Words: Tess Gionet / Photos: Kenneth Coles

“I’ve been waiting for this concert for over two years,” a friend told me as the house lights went up at The State Theatre. 

The energy around us was buzzing. This concert was supposed to happen pre-pandemic, but was rescheduled over and over as Covid put a long pause on tours. Diehard fans like my friend hadn’t seen their favorite band in years, and they weren’t quite sure what to expect. 

If the opening notes were any indication, they were right to be nervous. A strange cacophony of spoken words and unharmonized notes droned on as the band took the stage. It was a mash of sounds clearly meant to be off-putting, to make us straighten up and pay attention. This was no mellow, folksy Bright Eyes of years gone by.

One by one the band picked up their horns and guitars, sat down at their keyboards, and the strange noise melted into one clear harmonic hum. Lead singer Conor Oberst finally walked out, dressed all in black, as the note reverberated on. He shot the crowd a quick prayer hands, picked up his mic, and fell to his knees before the band. Together, they launched into Dance and Sing from their latest album, 2020’s Down in the Weeds, Where the World Once Was. 

The album is the first they’ve put out in nearly a decade. It’s also an album dedicated to Oberst’s brother, who died in 2016, and an album that succeeded Oberst’s divorce in 2017. There’s heaviness in this material, and to be touring it nearly three years after it was released must have been hard. Obsert spoke honestly to the crowd about it halfway through his set. 

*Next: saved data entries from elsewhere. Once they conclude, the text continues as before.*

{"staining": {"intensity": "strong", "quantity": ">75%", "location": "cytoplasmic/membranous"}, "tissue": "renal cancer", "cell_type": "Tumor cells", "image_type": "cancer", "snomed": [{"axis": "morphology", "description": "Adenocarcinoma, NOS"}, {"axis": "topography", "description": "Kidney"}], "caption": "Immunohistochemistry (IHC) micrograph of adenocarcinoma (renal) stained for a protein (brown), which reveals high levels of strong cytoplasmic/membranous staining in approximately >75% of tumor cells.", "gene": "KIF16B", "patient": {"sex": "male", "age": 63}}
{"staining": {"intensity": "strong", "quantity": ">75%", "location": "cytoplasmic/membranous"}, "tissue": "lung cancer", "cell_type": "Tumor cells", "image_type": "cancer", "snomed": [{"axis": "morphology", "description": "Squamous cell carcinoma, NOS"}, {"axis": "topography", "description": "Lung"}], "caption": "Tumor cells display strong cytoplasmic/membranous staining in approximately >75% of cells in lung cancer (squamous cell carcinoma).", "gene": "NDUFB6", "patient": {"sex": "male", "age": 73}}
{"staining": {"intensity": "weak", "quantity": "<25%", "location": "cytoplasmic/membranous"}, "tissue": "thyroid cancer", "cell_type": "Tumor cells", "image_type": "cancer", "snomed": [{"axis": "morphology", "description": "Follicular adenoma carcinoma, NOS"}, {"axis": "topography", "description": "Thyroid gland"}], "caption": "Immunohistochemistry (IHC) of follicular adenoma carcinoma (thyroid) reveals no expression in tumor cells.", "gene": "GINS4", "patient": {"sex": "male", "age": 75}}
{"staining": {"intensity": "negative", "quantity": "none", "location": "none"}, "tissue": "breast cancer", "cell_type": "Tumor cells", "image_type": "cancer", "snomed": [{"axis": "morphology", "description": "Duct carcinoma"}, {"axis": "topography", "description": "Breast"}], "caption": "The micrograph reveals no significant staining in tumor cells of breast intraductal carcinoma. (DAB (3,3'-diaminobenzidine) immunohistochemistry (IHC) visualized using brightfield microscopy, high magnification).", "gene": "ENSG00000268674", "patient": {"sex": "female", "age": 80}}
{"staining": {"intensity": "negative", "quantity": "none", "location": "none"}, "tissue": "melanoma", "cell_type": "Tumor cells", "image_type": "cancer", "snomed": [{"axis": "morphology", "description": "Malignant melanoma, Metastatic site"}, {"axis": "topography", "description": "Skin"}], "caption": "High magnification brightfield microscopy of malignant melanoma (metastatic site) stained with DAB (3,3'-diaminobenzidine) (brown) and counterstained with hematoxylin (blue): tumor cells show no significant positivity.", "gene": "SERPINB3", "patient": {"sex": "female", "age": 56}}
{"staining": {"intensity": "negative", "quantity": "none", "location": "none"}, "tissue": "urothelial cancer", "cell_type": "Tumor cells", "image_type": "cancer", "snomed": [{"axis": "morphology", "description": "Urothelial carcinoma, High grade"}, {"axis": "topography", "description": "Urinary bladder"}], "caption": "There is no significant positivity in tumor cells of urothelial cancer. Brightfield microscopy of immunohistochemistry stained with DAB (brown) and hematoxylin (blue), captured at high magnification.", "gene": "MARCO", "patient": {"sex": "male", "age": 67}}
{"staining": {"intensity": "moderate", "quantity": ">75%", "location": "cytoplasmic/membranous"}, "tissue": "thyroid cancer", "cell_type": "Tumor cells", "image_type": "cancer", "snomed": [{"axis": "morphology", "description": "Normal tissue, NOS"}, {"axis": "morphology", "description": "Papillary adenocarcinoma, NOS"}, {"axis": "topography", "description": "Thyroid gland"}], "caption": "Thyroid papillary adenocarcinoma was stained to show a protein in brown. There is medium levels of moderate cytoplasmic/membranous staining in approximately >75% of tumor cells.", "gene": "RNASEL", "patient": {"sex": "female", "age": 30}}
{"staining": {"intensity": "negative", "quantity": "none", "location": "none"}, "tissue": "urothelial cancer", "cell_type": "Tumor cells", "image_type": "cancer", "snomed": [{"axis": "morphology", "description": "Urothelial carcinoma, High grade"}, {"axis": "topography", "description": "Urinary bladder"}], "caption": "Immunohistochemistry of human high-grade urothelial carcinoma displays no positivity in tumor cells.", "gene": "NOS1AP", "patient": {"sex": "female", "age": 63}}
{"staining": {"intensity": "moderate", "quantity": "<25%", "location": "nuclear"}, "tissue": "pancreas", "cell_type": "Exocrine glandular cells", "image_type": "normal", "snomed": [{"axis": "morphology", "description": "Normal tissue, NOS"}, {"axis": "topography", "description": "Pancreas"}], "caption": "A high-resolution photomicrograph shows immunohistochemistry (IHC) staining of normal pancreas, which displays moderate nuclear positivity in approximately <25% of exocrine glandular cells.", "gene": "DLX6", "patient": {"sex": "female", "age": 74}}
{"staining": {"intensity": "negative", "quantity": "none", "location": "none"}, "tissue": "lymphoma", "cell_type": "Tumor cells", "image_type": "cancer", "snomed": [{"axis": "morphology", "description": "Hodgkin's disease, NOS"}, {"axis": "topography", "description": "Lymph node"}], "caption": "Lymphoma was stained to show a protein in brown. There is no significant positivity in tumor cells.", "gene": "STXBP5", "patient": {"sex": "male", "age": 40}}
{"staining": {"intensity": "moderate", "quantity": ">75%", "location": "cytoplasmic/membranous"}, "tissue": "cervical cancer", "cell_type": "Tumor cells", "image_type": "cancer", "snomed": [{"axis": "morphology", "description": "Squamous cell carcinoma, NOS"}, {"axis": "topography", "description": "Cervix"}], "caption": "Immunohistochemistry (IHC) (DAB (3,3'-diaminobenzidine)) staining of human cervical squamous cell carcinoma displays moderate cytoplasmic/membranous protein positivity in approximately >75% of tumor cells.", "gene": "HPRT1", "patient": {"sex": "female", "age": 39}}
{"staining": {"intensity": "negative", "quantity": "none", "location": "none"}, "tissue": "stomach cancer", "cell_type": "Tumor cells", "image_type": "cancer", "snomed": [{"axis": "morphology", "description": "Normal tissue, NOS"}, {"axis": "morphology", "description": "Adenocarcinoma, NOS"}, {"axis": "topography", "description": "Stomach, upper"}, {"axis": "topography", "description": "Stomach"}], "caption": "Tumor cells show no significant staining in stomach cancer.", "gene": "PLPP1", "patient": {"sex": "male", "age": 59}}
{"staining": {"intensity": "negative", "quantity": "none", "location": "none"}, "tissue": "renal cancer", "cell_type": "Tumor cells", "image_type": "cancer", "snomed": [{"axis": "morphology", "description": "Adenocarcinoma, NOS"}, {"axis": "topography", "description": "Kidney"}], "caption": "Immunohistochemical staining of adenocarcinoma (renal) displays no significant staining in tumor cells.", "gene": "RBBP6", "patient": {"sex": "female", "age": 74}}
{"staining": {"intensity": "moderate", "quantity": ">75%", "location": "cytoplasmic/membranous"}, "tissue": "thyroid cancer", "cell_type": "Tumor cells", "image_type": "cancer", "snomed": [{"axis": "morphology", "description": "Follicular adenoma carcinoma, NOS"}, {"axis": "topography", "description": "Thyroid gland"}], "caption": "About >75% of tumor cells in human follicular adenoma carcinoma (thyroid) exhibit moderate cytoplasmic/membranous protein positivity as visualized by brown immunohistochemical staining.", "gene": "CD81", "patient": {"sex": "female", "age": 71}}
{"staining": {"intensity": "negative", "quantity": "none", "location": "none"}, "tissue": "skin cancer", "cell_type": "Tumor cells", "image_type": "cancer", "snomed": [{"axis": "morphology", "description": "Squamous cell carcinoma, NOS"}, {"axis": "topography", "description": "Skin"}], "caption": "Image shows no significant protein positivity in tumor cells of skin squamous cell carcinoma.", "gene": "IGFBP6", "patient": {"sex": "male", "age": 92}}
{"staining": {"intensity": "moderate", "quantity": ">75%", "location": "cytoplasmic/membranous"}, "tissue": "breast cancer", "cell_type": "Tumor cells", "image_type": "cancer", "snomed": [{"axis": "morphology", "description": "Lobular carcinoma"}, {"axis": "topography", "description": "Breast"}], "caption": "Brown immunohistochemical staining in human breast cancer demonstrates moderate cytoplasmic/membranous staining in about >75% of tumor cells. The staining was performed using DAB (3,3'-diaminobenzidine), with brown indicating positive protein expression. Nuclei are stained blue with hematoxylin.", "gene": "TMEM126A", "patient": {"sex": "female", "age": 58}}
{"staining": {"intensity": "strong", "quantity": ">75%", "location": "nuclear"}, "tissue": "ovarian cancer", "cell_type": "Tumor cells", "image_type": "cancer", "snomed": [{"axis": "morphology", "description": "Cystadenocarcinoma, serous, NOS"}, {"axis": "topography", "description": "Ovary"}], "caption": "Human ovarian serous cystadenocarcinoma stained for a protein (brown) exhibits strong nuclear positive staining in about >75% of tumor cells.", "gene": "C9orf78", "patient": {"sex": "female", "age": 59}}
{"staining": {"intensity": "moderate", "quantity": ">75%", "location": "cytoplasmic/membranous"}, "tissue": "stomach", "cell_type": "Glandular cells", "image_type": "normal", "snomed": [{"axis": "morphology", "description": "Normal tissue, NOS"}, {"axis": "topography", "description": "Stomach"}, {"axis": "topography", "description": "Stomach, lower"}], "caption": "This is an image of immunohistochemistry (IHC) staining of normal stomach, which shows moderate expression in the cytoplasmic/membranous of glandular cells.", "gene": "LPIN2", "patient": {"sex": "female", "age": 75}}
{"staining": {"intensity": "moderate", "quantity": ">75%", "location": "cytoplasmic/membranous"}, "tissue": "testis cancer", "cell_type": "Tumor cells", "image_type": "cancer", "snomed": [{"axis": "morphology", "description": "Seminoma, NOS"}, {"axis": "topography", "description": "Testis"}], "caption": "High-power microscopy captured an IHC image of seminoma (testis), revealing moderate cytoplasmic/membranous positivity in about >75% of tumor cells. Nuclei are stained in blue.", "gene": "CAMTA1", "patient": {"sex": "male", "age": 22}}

“Mostly, I thought about doing a lot of dark things,” he says about those lost Covid years. “But we’re here now.”  

Though this is clearly a Bright Eyes that’s evolved, some things stayed the same; the horn section was as good as ever; tight, clean, and joyful. Oberst’s voice was crystal clear and booming, giving his sad and stirring lyrics the natural amplification they deserved. Backup vocals did a damn good job of melding with Oberst’s limited range, molding the songs into something other-worldly. 

The energy throughout the night picked up and died down again and again. Oberst seemed both completely at home to be back on stage and utterly unnerved by it, caught between the darkness of his recent past and the residual heaviness of the present. 

He spun wildly in tight circles in front of us, raveling and unraveling as his band played on.